### TASK:
Your task is to repeat the entries underneath exactly, minus the pictures.

---------- SUPPLIED RECORDS

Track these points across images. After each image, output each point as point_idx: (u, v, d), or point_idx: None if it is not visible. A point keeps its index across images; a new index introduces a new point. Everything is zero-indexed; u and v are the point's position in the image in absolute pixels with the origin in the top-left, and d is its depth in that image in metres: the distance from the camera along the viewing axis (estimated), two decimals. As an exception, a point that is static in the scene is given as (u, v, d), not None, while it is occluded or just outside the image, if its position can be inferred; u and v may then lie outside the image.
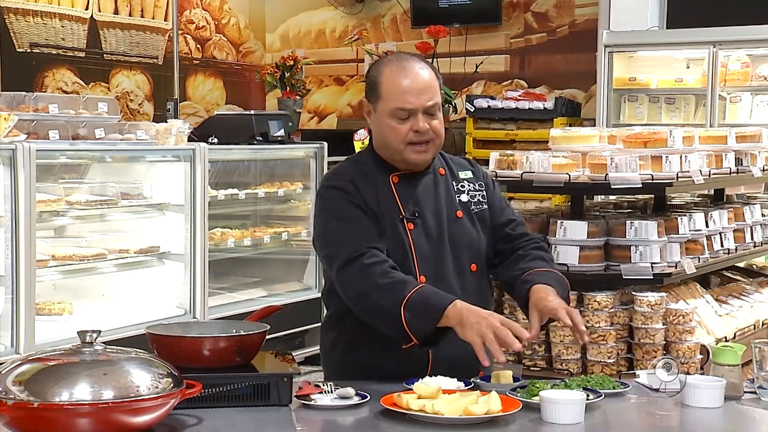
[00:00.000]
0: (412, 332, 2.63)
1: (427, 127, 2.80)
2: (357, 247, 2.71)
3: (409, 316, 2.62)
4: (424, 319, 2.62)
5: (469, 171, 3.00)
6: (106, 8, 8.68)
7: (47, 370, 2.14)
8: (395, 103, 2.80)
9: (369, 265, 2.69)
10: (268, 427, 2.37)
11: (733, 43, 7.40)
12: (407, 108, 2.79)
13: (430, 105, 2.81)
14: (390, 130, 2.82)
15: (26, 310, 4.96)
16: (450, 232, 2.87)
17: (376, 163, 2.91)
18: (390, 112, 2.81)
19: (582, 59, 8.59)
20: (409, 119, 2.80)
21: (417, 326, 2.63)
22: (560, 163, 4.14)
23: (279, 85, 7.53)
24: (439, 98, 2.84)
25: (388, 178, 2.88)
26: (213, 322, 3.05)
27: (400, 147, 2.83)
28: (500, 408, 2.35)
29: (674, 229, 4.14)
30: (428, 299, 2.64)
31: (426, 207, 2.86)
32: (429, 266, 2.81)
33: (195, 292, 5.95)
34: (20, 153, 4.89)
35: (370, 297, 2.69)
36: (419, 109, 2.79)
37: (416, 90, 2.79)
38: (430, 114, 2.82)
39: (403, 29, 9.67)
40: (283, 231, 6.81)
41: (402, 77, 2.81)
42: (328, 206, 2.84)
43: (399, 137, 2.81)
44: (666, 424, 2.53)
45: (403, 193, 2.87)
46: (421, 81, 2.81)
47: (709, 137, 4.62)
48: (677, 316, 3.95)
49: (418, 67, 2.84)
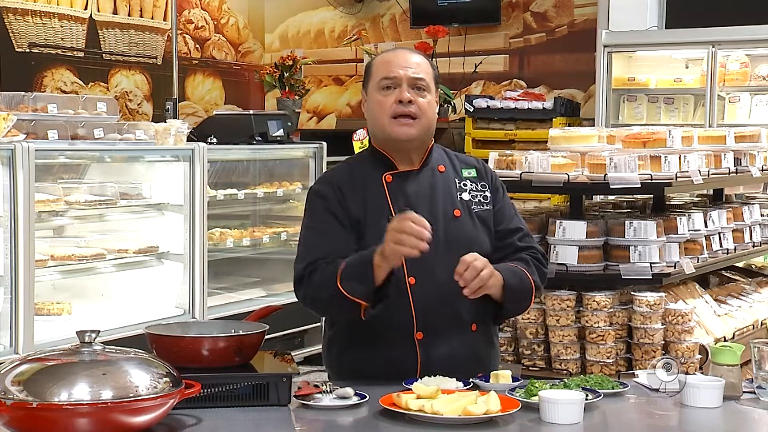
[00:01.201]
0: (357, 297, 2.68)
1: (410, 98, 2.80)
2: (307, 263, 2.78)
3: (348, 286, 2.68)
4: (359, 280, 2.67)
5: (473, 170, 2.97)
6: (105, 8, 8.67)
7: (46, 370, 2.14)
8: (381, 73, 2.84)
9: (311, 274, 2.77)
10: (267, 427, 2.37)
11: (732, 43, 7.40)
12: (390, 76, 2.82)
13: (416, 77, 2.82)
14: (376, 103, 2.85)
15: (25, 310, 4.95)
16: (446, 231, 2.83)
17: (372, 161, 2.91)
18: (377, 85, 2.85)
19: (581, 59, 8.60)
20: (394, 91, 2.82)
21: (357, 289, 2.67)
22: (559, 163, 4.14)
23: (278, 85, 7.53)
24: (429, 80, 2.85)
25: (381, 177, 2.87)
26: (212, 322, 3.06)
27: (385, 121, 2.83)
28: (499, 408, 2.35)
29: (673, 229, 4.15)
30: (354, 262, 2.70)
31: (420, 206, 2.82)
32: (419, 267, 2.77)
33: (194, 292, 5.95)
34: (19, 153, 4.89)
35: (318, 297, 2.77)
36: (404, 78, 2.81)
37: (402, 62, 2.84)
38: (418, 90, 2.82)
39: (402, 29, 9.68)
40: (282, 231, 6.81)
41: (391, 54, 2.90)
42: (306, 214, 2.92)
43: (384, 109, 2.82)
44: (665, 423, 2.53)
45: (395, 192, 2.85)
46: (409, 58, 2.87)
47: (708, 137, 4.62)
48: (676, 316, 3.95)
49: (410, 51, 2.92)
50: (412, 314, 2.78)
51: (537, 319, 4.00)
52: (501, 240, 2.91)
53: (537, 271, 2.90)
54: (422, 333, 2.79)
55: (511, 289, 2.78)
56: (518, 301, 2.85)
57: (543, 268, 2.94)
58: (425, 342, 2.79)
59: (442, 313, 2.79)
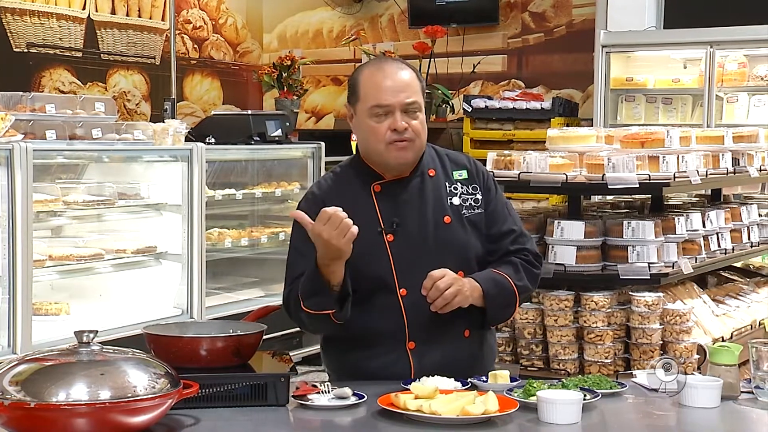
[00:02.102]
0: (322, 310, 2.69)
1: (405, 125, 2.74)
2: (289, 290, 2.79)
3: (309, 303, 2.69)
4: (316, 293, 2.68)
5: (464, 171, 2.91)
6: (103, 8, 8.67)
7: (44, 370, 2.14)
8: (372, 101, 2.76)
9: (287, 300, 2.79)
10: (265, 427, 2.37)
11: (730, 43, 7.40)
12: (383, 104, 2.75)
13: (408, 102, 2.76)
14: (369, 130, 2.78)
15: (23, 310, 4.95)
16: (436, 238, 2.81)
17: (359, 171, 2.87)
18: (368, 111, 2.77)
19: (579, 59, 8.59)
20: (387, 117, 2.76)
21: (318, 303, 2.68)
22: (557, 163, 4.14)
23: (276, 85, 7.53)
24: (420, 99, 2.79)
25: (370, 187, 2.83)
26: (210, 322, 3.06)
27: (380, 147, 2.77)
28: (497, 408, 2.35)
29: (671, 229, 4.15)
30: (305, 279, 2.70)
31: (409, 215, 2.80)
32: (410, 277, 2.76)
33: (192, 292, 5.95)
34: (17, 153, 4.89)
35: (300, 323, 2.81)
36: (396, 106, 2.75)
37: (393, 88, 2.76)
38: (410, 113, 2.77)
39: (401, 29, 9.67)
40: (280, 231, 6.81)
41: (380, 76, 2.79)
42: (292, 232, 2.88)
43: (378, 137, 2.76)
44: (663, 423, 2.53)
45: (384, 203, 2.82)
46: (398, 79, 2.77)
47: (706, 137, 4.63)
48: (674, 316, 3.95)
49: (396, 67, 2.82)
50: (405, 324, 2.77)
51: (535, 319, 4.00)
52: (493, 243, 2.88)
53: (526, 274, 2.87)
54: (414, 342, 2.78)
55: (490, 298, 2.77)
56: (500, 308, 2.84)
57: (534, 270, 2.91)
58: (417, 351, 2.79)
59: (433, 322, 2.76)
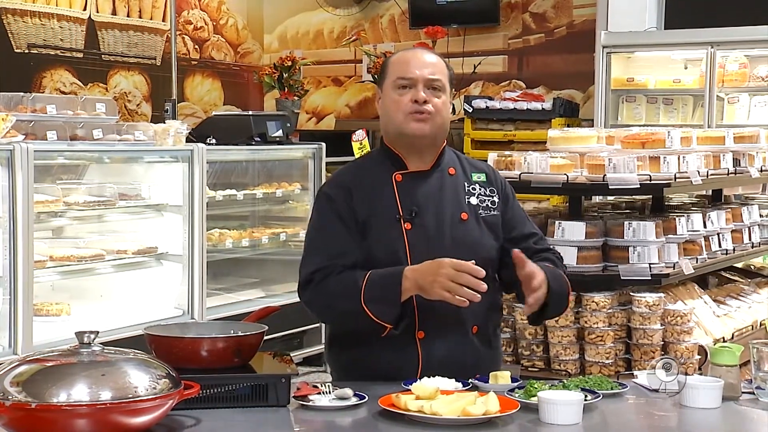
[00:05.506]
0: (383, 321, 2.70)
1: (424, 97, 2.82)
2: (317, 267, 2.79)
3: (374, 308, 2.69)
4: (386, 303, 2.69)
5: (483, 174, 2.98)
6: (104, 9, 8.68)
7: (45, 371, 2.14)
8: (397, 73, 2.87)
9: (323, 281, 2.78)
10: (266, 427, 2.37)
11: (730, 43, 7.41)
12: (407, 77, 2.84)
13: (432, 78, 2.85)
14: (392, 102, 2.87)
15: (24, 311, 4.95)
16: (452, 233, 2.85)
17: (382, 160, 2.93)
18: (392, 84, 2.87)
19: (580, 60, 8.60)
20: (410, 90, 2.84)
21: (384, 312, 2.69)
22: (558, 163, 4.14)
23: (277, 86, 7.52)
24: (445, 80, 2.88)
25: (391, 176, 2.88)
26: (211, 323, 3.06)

--------------------

### OUTPUT FOR THIS TASK:
Track these points across images. After each image, output each point as point_idx: (u, v, d), or point_idx: None if it is not visible. A point keeps its index across images; a new index introduces a new point. Everything is zero-indexed; u and v are the point's position in the image in absolute pixels with the origin in the top-left, and d is its depth in that image in metres: the distance from the camera along the viewing axis (estimated), two decimals. As an exception, a point that is static in the scene is given as (u, v, d), not None, while it is occluded or just outside the image, if its position can be inferred; u and v may then lie outside the image.
[00:00.000]
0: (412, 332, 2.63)
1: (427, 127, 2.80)
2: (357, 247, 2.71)
3: (409, 316, 2.62)
4: (424, 319, 2.62)
5: (469, 171, 3.00)
6: (106, 8, 8.68)
7: (47, 370, 2.14)
8: (395, 103, 2.80)
9: (369, 265, 2.69)
10: (268, 427, 2.37)
11: (733, 43, 7.40)
12: (407, 108, 2.79)
13: (430, 105, 2.81)
14: (390, 130, 2.82)
15: (26, 310, 4.96)
16: (450, 232, 2.87)
17: (376, 163, 2.91)
18: (390, 112, 2.81)
19: (582, 59, 8.59)
20: (409, 119, 2.80)
21: (417, 326, 2.63)
22: (560, 163, 4.14)
23: (279, 85, 7.53)
24: (439, 98, 2.84)
25: (388, 178, 2.88)
26: (213, 322, 3.05)
27: (400, 147, 2.83)
28: (500, 408, 2.35)
29: (674, 229, 4.14)
30: (428, 299, 2.64)
31: (426, 207, 2.86)
32: (429, 266, 2.81)
33: (195, 292, 5.95)
34: (20, 153, 4.89)
35: (370, 297, 2.69)
36: (419, 109, 2.79)
37: (416, 90, 2.79)
38: (430, 114, 2.82)
39: (403, 29, 9.67)
40: (283, 231, 6.81)
41: (402, 77, 2.81)
42: (328, 206, 2.84)
43: (399, 137, 2.81)
44: (666, 424, 2.53)
45: (403, 193, 2.87)
46: (421, 81, 2.81)
47: (709, 137, 4.62)
48: (677, 316, 3.95)
49: (418, 67, 2.84)
[00:01.201]
0: (357, 297, 2.68)
1: (410, 98, 2.80)
2: (307, 263, 2.78)
3: (348, 286, 2.68)
4: (359, 280, 2.67)
5: (473, 170, 2.97)
6: (105, 8, 8.67)
7: (46, 370, 2.14)
8: (381, 73, 2.84)
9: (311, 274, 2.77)
10: (267, 427, 2.37)
11: (732, 43, 7.40)
12: (390, 76, 2.82)
13: (416, 77, 2.82)
14: (376, 103, 2.85)
15: (25, 310, 4.95)
16: (446, 231, 2.83)
17: (372, 161, 2.91)
18: (377, 85, 2.85)
19: (581, 59, 8.60)
20: (394, 91, 2.82)
21: (357, 289, 2.67)
22: (559, 163, 4.14)
23: (278, 85, 7.53)
24: (429, 80, 2.85)
25: (381, 177, 2.87)
26: (212, 322, 3.06)
27: (385, 121, 2.83)
28: (499, 408, 2.35)
29: (673, 229, 4.15)
30: (354, 262, 2.70)
31: (420, 206, 2.82)
32: (419, 267, 2.77)
33: (194, 292, 5.95)
34: (19, 153, 4.89)
35: (318, 297, 2.77)
36: (404, 78, 2.81)
37: (402, 62, 2.84)
38: (418, 90, 2.82)
39: (402, 29, 9.68)
40: (282, 231, 6.81)
41: (391, 54, 2.90)
42: (306, 214, 2.92)
43: (384, 109, 2.82)
44: (665, 423, 2.53)
45: (395, 192, 2.85)
46: (409, 58, 2.87)
47: (708, 137, 4.62)
48: (676, 316, 3.95)
49: (410, 51, 2.92)
50: (412, 314, 2.78)
51: (537, 319, 4.00)
52: (501, 240, 2.91)
53: (537, 271, 2.90)
54: (422, 333, 2.79)
55: (511, 289, 2.78)
56: (518, 301, 2.85)
57: (543, 268, 2.94)
58: (425, 342, 2.79)
59: (442, 313, 2.79)
[00:02.102]
0: (322, 310, 2.69)
1: (405, 125, 2.74)
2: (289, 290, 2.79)
3: (309, 303, 2.69)
4: (316, 293, 2.68)
5: (464, 171, 2.91)
6: (103, 8, 8.67)
7: (44, 370, 2.14)
8: (372, 101, 2.76)
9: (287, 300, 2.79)
10: (265, 427, 2.37)
11: (730, 43, 7.40)
12: (383, 104, 2.75)
13: (408, 102, 2.76)
14: (369, 130, 2.78)
15: (23, 310, 4.95)
16: (436, 238, 2.81)
17: (359, 171, 2.87)
18: (368, 111, 2.77)
19: (579, 59, 8.59)
20: (387, 117, 2.76)
21: (318, 303, 2.68)
22: (557, 163, 4.14)
23: (276, 85, 7.53)
24: (420, 99, 2.79)
25: (370, 187, 2.83)
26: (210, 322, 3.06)
27: (380, 147, 2.77)
28: (497, 408, 2.35)
29: (671, 229, 4.15)
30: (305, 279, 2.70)
31: (409, 215, 2.80)
32: (410, 277, 2.76)
33: (192, 292, 5.95)
34: (17, 153, 4.89)
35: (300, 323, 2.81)
36: (396, 106, 2.75)
37: (393, 88, 2.76)
38: (410, 113, 2.77)
39: (401, 29, 9.67)
40: (280, 231, 6.81)
41: (380, 76, 2.79)
42: (292, 232, 2.88)
43: (378, 137, 2.76)
44: (663, 423, 2.53)
45: (384, 203, 2.82)
46: (398, 79, 2.77)
47: (706, 137, 4.63)
48: (674, 316, 3.95)
49: (396, 67, 2.82)
50: (405, 324, 2.77)
51: (535, 319, 4.00)
52: (493, 243, 2.88)
53: (526, 274, 2.87)
54: (414, 342, 2.78)
55: (490, 298, 2.77)
56: (500, 308, 2.84)
57: (534, 270, 2.91)
58: (417, 351, 2.79)
59: (433, 322, 2.76)
[00:05.506]
0: (383, 321, 2.70)
1: (424, 97, 2.82)
2: (317, 267, 2.79)
3: (374, 308, 2.69)
4: (386, 303, 2.69)
5: (483, 174, 2.98)
6: (104, 9, 8.68)
7: (45, 371, 2.14)
8: (397, 73, 2.87)
9: (323, 281, 2.78)
10: (266, 427, 2.37)
11: (730, 43, 7.41)
12: (407, 77, 2.84)
13: (432, 78, 2.85)
14: (392, 102, 2.87)
15: (24, 311, 4.95)
16: (452, 233, 2.85)
17: (382, 160, 2.93)
18: (392, 84, 2.87)
19: (580, 60, 8.60)
20: (410, 90, 2.84)
21: (384, 312, 2.69)
22: (558, 163, 4.14)
23: (277, 86, 7.52)
24: (445, 80, 2.88)
25: (391, 176, 2.88)
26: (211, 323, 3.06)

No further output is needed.